With the Commons Transition Plan as a comparative document, a ‘force de proposition’ as they say in French, we intend to organize workshops and dialogues to see how other commons locales, countries, language-communities but also cities and regions, can translate their experiences, needs and demands into policy proposals. The Plan is not an imposition, but something that is intended as a stimulus for discussion and independent crafting of more specific commons-oriented policy proposals in various specialized contexts. As part of this process, we have already concluded a workshop with the Reseau Francophone des Communs in Paris in September, and workshops with Syriza officials in Greece. The idea is not to support or choose any political or social movement, but to enable all progressive and emancipatory forces to look for commonalities around their approaches, and renew their political visions with the commons in mind.
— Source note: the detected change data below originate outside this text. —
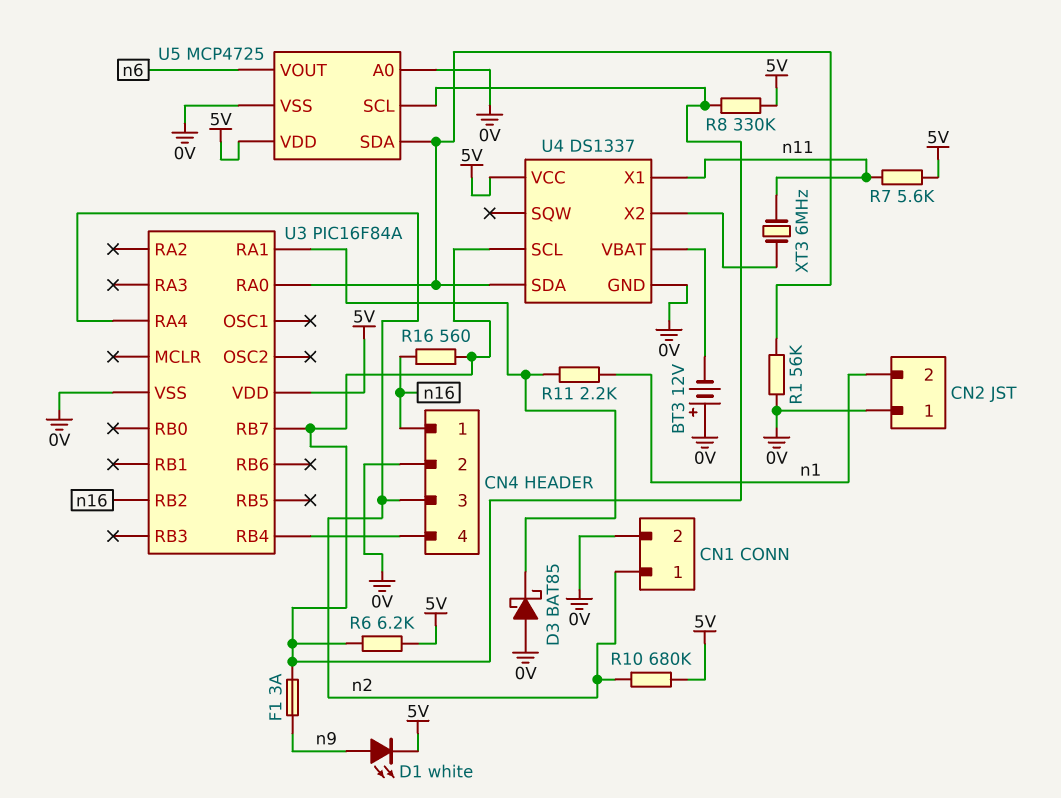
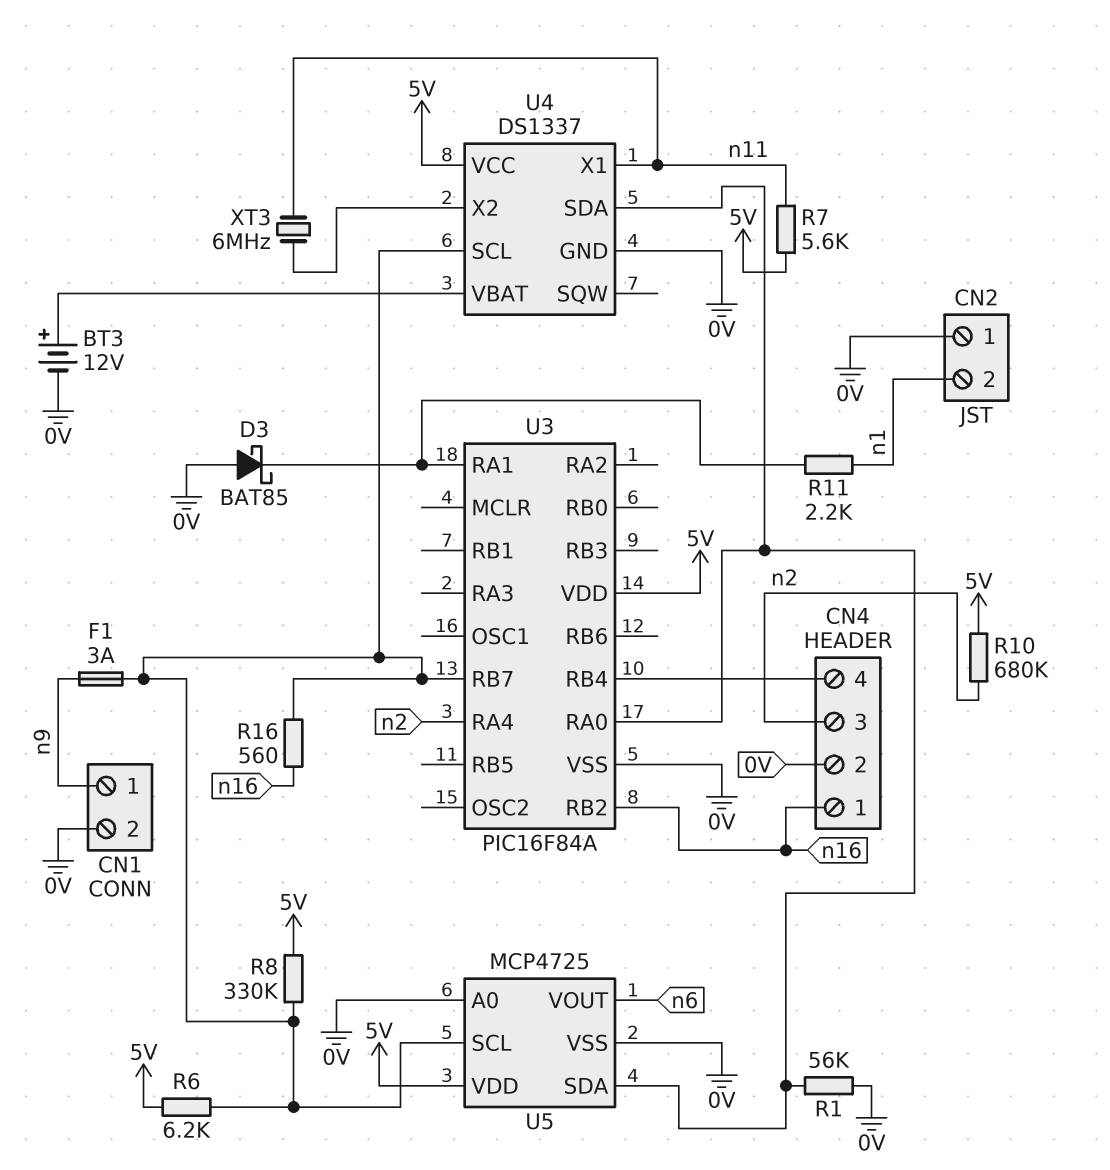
BT3: 12V (plus 0V, minus U4/VBAT) -> 12V (plus U4/VBAT, minus 0V)
CN1 pin 1: n2 -> n9
D1: LED white (A n9, K 5V) -> none

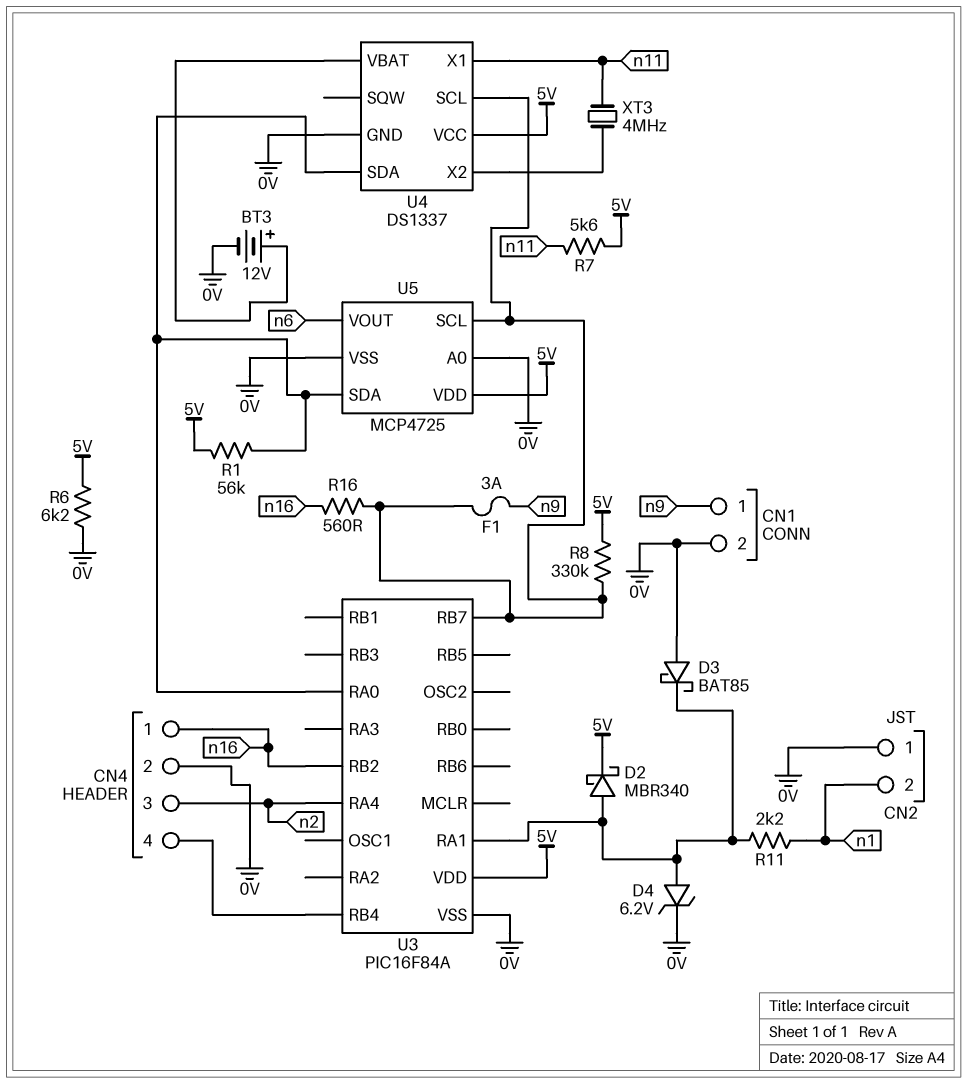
D2: none -> schottky MBR340 (A U3/RA1, K 5V)
D4: none -> zener 6.2V (A U3/RA1, K 0V)
R1: 56k (0V, U3/RA0) -> 56k (5V, U3/RA0)
R6: 6.2k (5V, U3/RB7) -> 6.2k (0V, 5V)
R10: 680k (5V, n2) -> none
XT3: 6MHz (U4/X2, n11) -> 4MHz (U4/X2, n11)

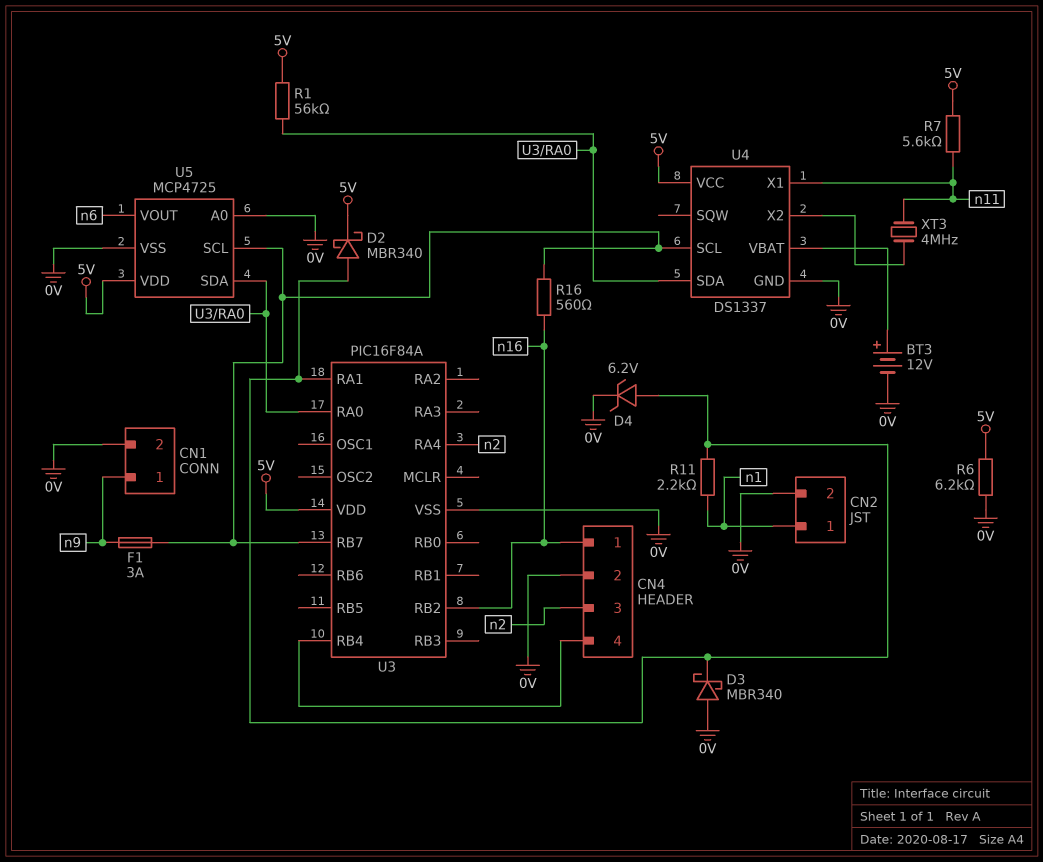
CN2 pin 1: 0V -> n1
CN2 pin 2: n1 -> 0V
D3: schottky BAT85 (A 0V, K U3/RA1) -> schottky MBR340 (A 0V, K U3/RA1)
R8: 330k (5V, U3/RB7) -> none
This project therefore, is itself a commons, open to all contributions, and which should benefit all who need it.

In the Commons Transition Plan, we are making also very specific organizational proposals, to advance the cause of a commons-oriented politics and a ‘peer production of politics and policy’.

At the local level, we propose the creation of Assemblies of the Commons, institutions that bring together all those that are creating or maintaining commons, immaterial or material, but we propose to restrict membership to civic organizations and not-for-profit oriented projects.

At the same time, we propose the creation of local Chamber of the Commons, the equivalent for the ethical economy and ‘generative’ capital, the what the Chamber of Commerce is for the for-profit economy. Our aim is to reconstruct commons-oriented social forces at the local level, and to give them voice. These assemblies and chambers could produce a social charter, that would be open for political and social forces to support, which in turn would guarantee some forms of support from these new institutions.

At the larger regional but especially national levels, but also perhaps at the global level, we propose to re-organize politics around the joint value of the commons. Such a (global) ‘coalition of the commons’ would create alliances of those movements that express the digital commons and digital cultures (such as Pirate Parties and internet platform parties), the ecological forces who are naturally inclined to environmental commons, the new transformative parties of the left such as Podemos and Syriza, who may be called the forces of the industrial commons, and the expressions of progressive entrepreneurs, i.e. the ethical coalitions that emerge around the commons, of which Alternativet in Denmark may perhaps be an early expression. Such coalitions would support politics and policies which are no longer a prisoner of the lib/lab dilemma, i.e. nationalisation vs privatisation, but can rethink social organization as a triarchy based on the commons.

It is important to keep in mind the limitations of the first Commons Transition Plan. Indeed, the remit of the FLOK project in Ecuador, was the implementation of a ‘social knowledge economy’, i.e. an economy that is centered around knowledge commons. Therefore, this plan did not include a transformation strategy for other commons, such as the Polanyi triangle of land and nature, labour, and money. We partly went beyond this limitation by putting a lot of attention to the material and immaterial conditions, and feeding mechanisms, which would guarantee the successful existence of the immaterial commons of knowledge, however, that is not sufficient.

Thus, the Commons Transition Plan is waiting for its next iteration, in which the knowledge commons are not the only commons to be considered a priority, but would be rather seen as a more general, fully physical, transformation towards a commons economy based on the commonification of land, money and labor as well.